Not much but I almost had a heart attack.

Sooo back in 2016 I had a pericarditis. Nothing bad, just a slight inflammation of the heart's outer membrane. You can see it on an echography.

Sooo cue 3 months with a lot of aspirin, echographies and x-rays. And then, it's finally cured (we can't see anything on the echo anymore).

But my heart still feels a bit painful so I go to the doc. I ask for an additional echography because I know I'm still sick. The catch is that pericarditis (mostly harmless) can evolve into myocarditis which you can't always detect on an echography and that is much more serious.

Sooo. I go to the doc. Have an echo. He says "I can't see anything. This is very bad news, you may have a myocarditis. Go have an MRI now.
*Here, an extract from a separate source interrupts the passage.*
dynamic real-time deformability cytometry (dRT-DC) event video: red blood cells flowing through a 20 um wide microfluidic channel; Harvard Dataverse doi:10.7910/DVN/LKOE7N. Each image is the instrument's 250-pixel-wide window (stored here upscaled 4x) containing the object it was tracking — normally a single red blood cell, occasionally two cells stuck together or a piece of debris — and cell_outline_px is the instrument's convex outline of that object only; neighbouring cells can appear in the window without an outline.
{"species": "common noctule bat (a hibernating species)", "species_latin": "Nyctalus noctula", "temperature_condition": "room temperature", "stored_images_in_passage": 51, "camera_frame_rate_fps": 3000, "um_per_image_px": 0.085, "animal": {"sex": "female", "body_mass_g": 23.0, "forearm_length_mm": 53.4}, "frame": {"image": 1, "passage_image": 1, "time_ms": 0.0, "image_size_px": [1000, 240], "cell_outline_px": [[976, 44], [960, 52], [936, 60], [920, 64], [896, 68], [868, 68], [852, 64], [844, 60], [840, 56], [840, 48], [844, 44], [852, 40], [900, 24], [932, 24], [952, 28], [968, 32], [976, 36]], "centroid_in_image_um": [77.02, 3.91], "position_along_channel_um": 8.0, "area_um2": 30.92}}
So I rush to the hospital and manage to have an MRI scan in the same afternoon thanks to my mom.

I'm super stressed because I have a potentially deadly disease (the list of symptoms on wiki includes "sudden death" lol).

Turns out I had a simple pericarditis (the harmless one), but it had moved to a location on the heart where the doc couldn't see it with an echography only.


A funny bonus:

When the tech hands me the results of the MRI scan, he points a certain area on my heart and says, "Here are your results. There is no myocarditis, but there is a myocarditis."

My mom and I are instantly "what the fuck can you repeat please" because we know he had it wrong but we didn't know in which direction.

Turns out he wanted to say "there is no myocarditis but you have a pericarditis" and not the other way around, phew.

In the end the disease simply disappeared after a few months.